We're a way from then now and from the top-down triumph herald my parents drove from French campsite to campsite (awful loos) - the tent on the boot rack with me whining on the wooden seat my father had crafted to cover the brake between the two front seats.
BRX 400B - Berkshire 1964
:-) Next column: Paint Drydown
I am stubbornly uninterested in cars. In my world, they basically exist to either inconvenience me or potentially kill me, though every once in a great while I'll need a taxi to Grand Central. I never even learned how to drive—extremely peculiar behavior for someone raised on Long Island—so the closest experience I have to operating a car is playing Grand Theft Auto: Vice City a lot twenty years ago. Can't tell you which pedal makes the car go and which makes it stop, can't distinguish a sedan from a hatchback, and now that I think on it, can't even begin to describe any of the cars that take up residence on my Manhattan block, not even their color or size.
But there used to be an Airbnb here, one that only made its presence known by the many different license plates that'd appear in front of it, ones from such exotic lands as British Columbia, Oregon, Arizona, Kansas, Alabama, Ohio.

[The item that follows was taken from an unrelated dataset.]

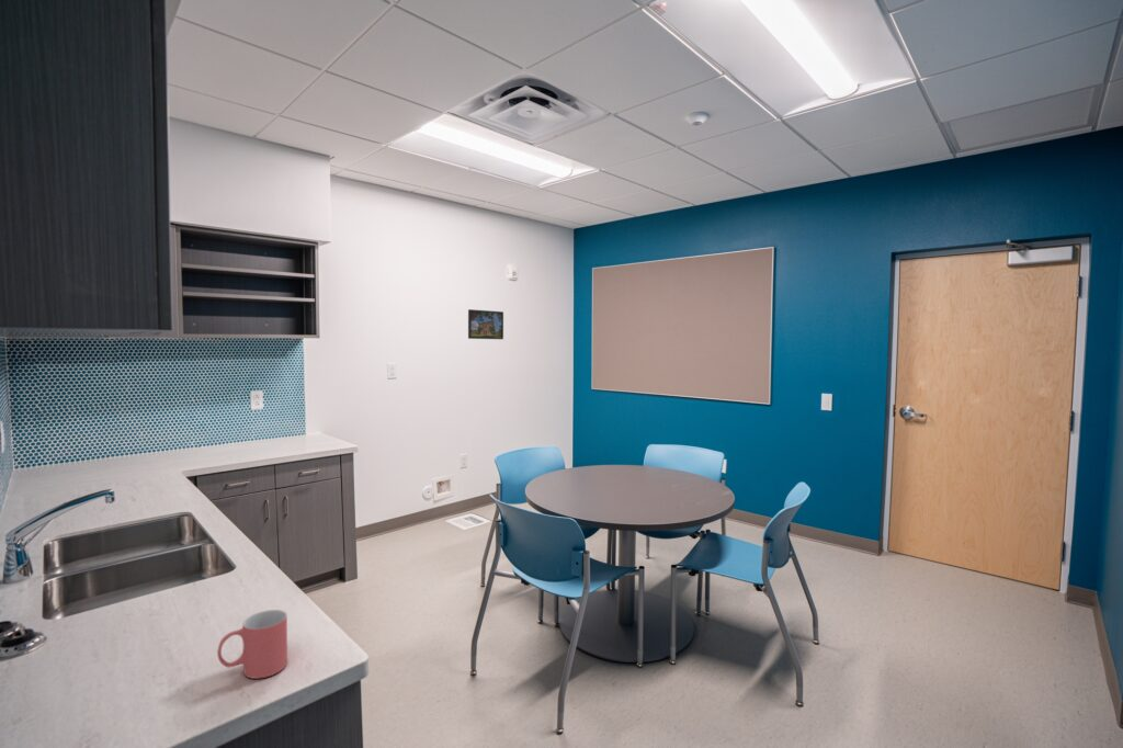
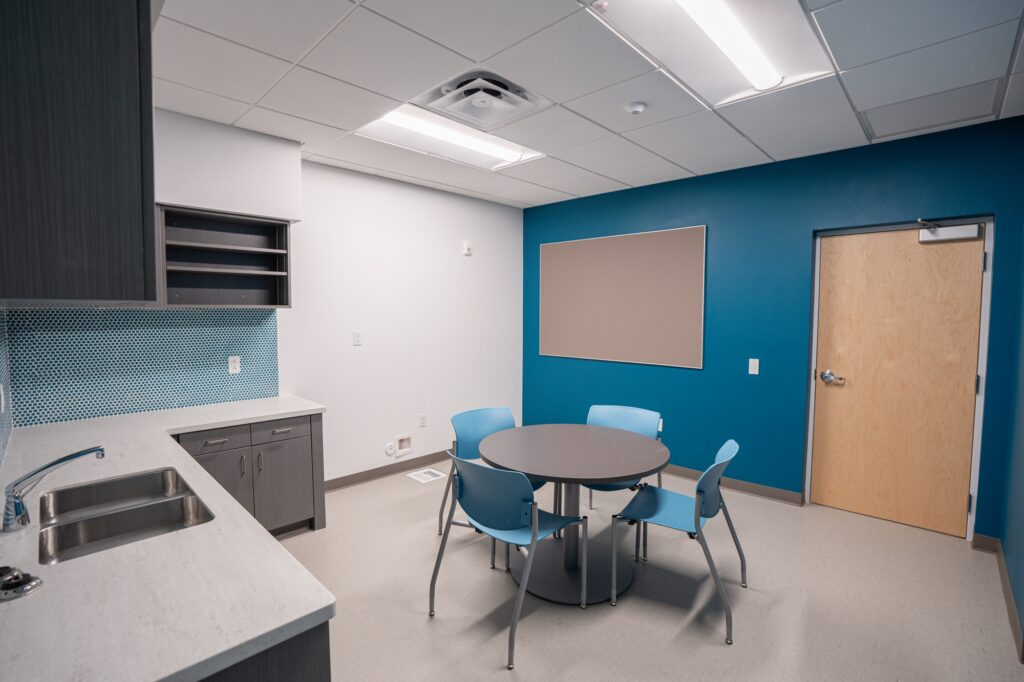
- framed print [467,308,504,340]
- mug [216,609,288,680]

Plates are pretty much the only parts of a car I have ever paid attention to. Especially when they're vanity plates with extremely common words—finding a POP or STEAK or OOF fills me with the kind of glee one gets encountering a rare Pokémon in the wild. And I remain sentimental about New York's orange-field/blue-letter plates I knew as a child. I was dismayed when they switched to red-white-and-blue ones in 1986, especially since they featured a Statue of Liberty element to stand in for a dash separating two sides of the license number, an element that would be inelegantly shunted off to the right side for vanity plates.